Emirates settles for €5m second best at Bayern as Deutsche Telekom take €65m shirt position

August 1 – Emirates has had to swallow its pride with German giants, Bayern Munich, settling for a platinum partnership worth €5 million annually after losing out on the main prize, the front-of-shirt deal that went to Deutsche Telekom instead. 

Deutsche Telekom’s renewal is reportedly worth around €65 million per season – 13 times what Emirates will pay for their seven-year deal. That’s the difference between being the headline act and being part of the supporting cast.

Front-of-shirt sponsorship carries far more weight than any other commercial partnership. It’s the logo that appears in every photograph, every goal celebration, every trophy lift. For a brand like Emirates which has built its football strategy almost exclusively around high-profile shirt deals and stadium naming rights this represents a notable departure from their usual playbook.

The airline sponsors the shirts of heavyweights such as Real Madrid and Arsenal, plus owns the naming rights to Arsenal’s stadium. Bayern was supposed to be another jewel in that crown.

Yet Emirates’ decision to take a lower-tier deal suggests they still see value in associating with Bayern, even without the prime real estate. The Bavarian’s remain one of Europe’s most successful clubs, with a global fanbase that stretches far beyond Germany’s borders.

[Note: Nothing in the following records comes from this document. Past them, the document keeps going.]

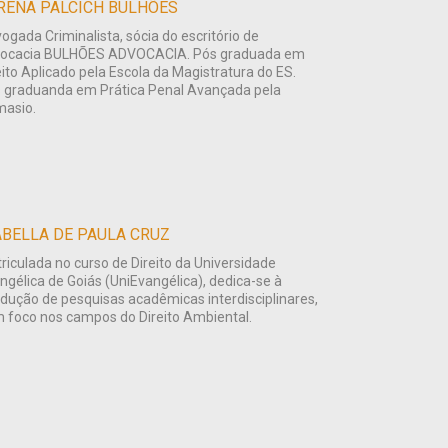
RENA PALCICH BULHÕES
ogada Criminalista, sócia do escritório de
ocacia BULHÕES ADVOCACIA. Pós graduada em
eito Aplicado pela Escola da Magistratura do ES.
 graduanda em Prática Penal Avançada pela
asio.
ABELLA DE PAULA CRUZ
riculada no curso de Direito da Universidade
ngélica de Goiás (UniEvangélica), dedica-se à
dução de pesquisas acadêmicas interdisciplinares,
 foco nos campos do Direito Ambiental.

The timing is telling too. Bayern’s previous airline partnership with Qatar Airways ended in 2023 amid fan pressure over human rights concerns. Emirates, despite being based in the same region, appears to have avoided similar scrutiny.

Emirates will spin this as strategic diversification, moving beyond their traditional shirt-and-stadium model. The reality is probably simpler – they wanted Bayern’s shirt, couldn’t match Deutsche Telekom’s offer, but didn’t want to walk away empty-handed.

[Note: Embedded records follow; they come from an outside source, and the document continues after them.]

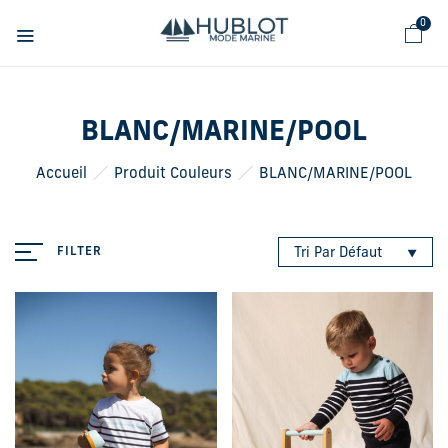
Panneau de gestion des cookies
0
BLANC/MARINE/POOL
Accueil
Produit Couleurs
BLANC/MARINE/POOL
FILTER
Tri Par Défaut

Whether that makes business sense depends on how you measure success. If it’s pure visibility per euro spent, Emirates has probably overpaid. If it’s about maintaining relationships with Europe’s elite clubs and keeping competitors out, then €5 million annually might be money well spent.

The bigger picture here is Deutsche Telekom’s commitment with a reported 30% increase shows just how valuable these partnerships have become. For Emirates, missing out on that level of exposure is undoubtedly disappointing, even if they’ll never admit it publicly.